### Work required
In the rows below, give everything from the line containing "order: Celastrales" down to the line containing "family: Aspleniaceae", both ends included, as a numbered list without blank lines.

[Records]
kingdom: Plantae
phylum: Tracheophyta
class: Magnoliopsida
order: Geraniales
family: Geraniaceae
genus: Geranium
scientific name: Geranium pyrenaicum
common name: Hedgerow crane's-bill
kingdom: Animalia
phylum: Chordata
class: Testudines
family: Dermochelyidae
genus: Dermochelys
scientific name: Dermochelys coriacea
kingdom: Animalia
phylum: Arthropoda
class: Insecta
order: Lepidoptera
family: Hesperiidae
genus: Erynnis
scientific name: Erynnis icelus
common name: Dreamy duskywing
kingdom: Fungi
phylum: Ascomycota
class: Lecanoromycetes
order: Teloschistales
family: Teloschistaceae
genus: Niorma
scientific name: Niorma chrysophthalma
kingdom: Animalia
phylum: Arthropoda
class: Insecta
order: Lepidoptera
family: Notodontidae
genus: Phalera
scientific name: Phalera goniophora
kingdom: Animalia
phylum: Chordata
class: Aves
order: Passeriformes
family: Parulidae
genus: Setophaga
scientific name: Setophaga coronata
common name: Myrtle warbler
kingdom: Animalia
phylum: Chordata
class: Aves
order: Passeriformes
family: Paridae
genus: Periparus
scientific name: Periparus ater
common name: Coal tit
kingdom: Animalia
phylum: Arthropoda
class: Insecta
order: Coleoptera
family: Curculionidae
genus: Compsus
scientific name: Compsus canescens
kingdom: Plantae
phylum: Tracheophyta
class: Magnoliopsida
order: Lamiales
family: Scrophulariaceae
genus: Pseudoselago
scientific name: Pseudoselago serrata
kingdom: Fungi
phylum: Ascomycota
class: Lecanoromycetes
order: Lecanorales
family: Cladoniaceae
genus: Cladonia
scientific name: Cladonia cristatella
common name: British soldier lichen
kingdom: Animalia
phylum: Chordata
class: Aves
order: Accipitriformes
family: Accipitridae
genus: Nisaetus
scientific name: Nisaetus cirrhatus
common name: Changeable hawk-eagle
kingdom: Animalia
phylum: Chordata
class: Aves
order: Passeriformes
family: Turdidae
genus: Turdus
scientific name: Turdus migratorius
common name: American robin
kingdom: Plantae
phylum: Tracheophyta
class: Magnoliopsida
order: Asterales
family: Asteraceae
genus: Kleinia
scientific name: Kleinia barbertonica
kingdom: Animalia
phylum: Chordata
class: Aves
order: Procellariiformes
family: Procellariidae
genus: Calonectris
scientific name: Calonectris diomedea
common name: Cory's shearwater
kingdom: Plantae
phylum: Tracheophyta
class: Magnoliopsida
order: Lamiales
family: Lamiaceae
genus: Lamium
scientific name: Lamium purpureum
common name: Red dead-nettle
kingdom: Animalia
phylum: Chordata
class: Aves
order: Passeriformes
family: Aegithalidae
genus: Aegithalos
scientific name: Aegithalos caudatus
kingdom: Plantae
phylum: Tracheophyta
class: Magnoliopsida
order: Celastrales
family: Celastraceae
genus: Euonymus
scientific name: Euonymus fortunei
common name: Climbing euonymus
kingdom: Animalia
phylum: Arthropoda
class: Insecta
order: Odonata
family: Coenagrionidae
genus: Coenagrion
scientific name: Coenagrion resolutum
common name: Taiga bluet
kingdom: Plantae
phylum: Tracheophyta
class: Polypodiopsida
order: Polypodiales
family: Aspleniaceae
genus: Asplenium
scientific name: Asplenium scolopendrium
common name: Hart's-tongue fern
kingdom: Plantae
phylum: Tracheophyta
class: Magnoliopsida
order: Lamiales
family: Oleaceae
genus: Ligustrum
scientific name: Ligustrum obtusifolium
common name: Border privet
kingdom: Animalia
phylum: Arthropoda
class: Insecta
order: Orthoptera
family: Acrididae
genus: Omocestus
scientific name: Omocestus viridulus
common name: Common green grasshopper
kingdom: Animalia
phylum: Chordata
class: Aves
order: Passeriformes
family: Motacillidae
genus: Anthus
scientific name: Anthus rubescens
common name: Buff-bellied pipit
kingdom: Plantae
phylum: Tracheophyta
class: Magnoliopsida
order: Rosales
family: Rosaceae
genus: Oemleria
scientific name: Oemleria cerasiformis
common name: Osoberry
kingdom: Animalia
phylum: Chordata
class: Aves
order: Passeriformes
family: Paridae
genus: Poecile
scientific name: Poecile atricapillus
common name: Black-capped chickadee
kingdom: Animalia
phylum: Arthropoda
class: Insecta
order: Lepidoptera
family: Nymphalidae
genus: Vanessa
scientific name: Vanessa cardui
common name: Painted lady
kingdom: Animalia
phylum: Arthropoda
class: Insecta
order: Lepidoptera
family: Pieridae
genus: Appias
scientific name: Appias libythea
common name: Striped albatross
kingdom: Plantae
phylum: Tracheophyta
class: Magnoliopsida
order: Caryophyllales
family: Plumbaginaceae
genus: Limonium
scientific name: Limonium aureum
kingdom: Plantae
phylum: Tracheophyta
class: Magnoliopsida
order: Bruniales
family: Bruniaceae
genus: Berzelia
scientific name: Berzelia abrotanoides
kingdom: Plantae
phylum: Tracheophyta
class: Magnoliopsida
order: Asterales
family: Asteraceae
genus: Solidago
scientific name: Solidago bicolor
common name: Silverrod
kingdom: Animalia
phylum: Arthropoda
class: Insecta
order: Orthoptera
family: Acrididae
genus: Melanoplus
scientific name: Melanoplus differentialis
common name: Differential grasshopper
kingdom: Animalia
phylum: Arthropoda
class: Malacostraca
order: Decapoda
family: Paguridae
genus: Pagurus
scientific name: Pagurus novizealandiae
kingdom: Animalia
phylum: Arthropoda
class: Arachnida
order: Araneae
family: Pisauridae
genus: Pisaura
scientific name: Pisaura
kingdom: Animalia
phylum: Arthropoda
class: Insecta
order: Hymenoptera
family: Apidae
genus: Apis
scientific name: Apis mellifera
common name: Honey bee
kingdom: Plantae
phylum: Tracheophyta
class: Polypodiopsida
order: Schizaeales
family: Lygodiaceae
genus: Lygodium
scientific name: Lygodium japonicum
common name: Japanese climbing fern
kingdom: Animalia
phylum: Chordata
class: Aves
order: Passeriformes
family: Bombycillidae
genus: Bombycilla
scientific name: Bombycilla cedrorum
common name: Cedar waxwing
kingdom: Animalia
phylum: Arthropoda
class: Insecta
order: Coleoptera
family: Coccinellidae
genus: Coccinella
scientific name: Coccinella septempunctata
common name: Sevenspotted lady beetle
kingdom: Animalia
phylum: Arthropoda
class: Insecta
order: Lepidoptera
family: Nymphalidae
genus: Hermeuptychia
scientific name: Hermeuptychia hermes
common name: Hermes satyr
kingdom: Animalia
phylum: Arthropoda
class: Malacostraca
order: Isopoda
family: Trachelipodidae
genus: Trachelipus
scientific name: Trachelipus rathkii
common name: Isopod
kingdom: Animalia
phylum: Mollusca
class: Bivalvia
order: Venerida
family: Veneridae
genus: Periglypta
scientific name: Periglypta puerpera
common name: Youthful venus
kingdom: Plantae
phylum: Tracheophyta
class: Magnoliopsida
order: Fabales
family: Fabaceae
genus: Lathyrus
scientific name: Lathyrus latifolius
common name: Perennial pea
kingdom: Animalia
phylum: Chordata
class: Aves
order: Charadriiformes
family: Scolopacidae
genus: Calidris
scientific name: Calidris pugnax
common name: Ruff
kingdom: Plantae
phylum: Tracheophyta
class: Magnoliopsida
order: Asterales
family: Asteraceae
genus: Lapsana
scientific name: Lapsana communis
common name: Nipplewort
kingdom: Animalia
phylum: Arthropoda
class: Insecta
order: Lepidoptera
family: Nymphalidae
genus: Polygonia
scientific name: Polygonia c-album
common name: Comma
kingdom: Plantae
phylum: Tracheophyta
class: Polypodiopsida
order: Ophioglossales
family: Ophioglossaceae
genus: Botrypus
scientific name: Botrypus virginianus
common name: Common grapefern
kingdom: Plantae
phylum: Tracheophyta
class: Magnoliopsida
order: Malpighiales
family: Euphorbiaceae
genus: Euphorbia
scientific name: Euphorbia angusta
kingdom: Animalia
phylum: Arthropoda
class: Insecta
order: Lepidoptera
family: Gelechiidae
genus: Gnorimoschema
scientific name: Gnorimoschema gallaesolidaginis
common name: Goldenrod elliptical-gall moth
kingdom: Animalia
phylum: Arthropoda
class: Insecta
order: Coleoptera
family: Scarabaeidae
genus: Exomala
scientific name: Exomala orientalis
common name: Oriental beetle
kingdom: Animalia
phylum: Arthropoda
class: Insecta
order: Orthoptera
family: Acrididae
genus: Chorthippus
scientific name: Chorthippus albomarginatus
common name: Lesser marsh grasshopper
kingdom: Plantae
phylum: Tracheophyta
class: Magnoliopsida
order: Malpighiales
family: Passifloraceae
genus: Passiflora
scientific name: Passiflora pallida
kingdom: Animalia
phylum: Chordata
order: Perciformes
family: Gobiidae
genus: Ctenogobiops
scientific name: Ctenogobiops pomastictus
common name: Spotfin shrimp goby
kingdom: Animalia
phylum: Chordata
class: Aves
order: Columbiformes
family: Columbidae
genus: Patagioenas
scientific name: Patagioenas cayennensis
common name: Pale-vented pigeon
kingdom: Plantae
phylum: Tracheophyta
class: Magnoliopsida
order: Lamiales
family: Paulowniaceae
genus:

### Task result
1. order: Celastrales
2. family: Celastraceae
3. genus: Euonymus
4. scientific name: Euonymus fortunei
5. common name: Climbing euonymus
6. kingdom: Animalia
7. phylum: Arthropoda
8. class: Insecta
9. order: Odonata
10. family: Coenagrionidae
11. genus: Coenagrion
12. scientific name: Coenagrion resolutum
13. common name: Taiga bluet
14. kingdom: Plantae
15. phylum: Tracheophyta
16. class: Polypodiopsida
17. order: Polypodiales
18. family: Aspleniaceae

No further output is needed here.